Relative Fire Resistance of Landscaping Plants: Research and Notes
FIRESafe MARIN's list of recommended fire resistant plants was first published in 1995, in cooperation with local experts, including biologists, botanists, fire ecologists, urban foresters, and firefighters. The list was updated and published again in 1996 in cooperation with the University of California Cooperative Extension (Moritz, R. and S. Pavel. 1996. Pyrophytic vs. Fire Resistant Plants University of California Cooperative Extension HortScript February No. 18.). The 1997 report "Defensible Space Landscaping in the Urban/Wildland Interface: A Compilation of Fire Performance Ratings of Residential Landscape Plants" by the University of California Forest Products Laboratory served as a basis to further update the FIRESafe MARIN list, for a final print publication in 1998 - a format which served until 2017.
Our list of plants is not intended to be comprehensive - many plants, both fire-prone and fire-resistant do not appear on the list. We've attempted to list some of the most common varieties in Marin's complex landscaped wildland urban interface environment. Our list is based primarily on three factors: characteristics, chemistry, form, and structure of the plant itself; real world observations in a fire environment; and references or inclusion in other lists and categories. Other considerations, such as water requirements, invasive vs native status, and suitability for Marin's climate zones, play a role in the inclusion of particular species.

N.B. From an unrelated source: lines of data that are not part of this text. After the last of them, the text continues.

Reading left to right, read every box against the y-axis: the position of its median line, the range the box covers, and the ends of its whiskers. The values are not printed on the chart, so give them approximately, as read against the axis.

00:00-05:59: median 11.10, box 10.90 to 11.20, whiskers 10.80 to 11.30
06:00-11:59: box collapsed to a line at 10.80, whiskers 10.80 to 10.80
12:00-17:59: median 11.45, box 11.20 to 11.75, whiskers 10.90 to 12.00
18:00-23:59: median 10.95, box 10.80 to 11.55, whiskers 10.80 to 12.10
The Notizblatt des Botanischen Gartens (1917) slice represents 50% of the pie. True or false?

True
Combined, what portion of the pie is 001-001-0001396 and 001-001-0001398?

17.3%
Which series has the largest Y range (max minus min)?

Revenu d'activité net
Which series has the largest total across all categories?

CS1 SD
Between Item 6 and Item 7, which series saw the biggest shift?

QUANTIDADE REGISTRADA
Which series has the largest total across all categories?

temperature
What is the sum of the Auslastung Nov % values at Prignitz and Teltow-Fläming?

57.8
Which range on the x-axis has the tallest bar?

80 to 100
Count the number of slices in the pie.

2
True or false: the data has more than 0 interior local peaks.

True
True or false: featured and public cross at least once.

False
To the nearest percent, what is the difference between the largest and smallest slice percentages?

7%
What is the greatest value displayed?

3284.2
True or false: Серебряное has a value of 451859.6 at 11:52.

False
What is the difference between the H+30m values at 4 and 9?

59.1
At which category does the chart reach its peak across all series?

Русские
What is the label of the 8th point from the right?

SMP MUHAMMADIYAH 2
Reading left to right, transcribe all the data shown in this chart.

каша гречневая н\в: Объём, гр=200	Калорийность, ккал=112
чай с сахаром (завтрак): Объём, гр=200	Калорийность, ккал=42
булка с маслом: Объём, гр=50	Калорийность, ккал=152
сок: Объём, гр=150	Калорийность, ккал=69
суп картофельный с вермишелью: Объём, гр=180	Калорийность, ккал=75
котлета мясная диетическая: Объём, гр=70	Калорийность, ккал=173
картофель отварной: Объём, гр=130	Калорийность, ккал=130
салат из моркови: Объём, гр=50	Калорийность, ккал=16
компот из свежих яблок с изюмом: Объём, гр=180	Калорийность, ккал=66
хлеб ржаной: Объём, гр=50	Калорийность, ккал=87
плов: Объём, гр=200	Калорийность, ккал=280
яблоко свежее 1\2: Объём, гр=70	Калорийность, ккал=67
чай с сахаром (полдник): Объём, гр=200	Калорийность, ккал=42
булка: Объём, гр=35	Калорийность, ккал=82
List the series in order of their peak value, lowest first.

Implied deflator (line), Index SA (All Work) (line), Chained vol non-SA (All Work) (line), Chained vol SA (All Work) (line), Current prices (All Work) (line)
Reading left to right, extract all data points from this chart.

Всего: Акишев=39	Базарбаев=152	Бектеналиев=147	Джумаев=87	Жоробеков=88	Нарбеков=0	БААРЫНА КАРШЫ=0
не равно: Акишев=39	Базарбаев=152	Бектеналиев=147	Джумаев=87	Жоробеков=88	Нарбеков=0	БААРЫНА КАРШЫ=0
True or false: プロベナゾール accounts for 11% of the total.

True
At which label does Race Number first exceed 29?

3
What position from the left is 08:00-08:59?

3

It is imperative to understand that ALL PLANTS CAN BURN, especially if in poor health, poorly maintained, drought stressed, improperly irrigated, or if other factors exist in the local environment. Proper maintenance is critical to maintain the fire-resistant properties of listed plants. FIRESafe MARIN makes no guarantees about the hazard or safety of any plant on these lists. The relative wildfire resistance of a home depends on numerous factors, including construction methods and materials, site location, aspect, slope, neighboring properties, defensible space, and the presence of dead vegetation and other nearby combustibles. Species and health of live plants in landscaping is only one factor of many.
This list is routinely reviewed and updated as new information and evidence becomes available. A 2017 review altered the list substantially, primarily removing plants now understood to be invasive, and providing a new online viewing tool and references.
Research Literature Review
Plant Flammability Testing, Fire-Resistant Plant Lists and Relevance of a Plant Flammability Key for Ornamental Landscape Plants in the Western States
The 2016 "Research Literature Review of Plant Flammability Testing, Fire-Resistant Plant Lists and Relevance of a Plant Flammability Key for Ornamental Landscape Plants in the Western States" published by the Farm and Home Advisor’s Office of the University of California Cooperative Extension provided an opportunity to review and update FIRESafe MARIN's list. This report states:
Plant flammability and testing protocols to support fire resistant landscaping recommendations has been ongoing in California since the 1950’s (Weise, White, Beall, & Etlinger, 2005, Ching & Stewart, 1962). The literature on these topics was thoroughly examined and discussed by White and Zipperer (2010). Within the last 20 years, only three scientific studies were found that examine flammability relating specifically to ornamental landscape plants in California. The University of California Forest Products Lab (UCFPL) (1997) prepared an internal report for the California Department of Forestry and Fire Protection that also addresses ornamental horticulture flammability and plant list issues. This report included a curated list of ornamental landscape plants for fire-resistant landscaping in California based on their review. In their study to develop a plant flammability testing protocol, Etlinger and Beall (2004) discuss prior research on plant flammability, plant rankings and plant lists for fire-resistant landscaping. Weise et al. (2005) provide a review of literature as an introduction to their research conducted on seasonal plant flammability of selected ornamental landscape specimen in California using a particular testing method, the cone calorimeter.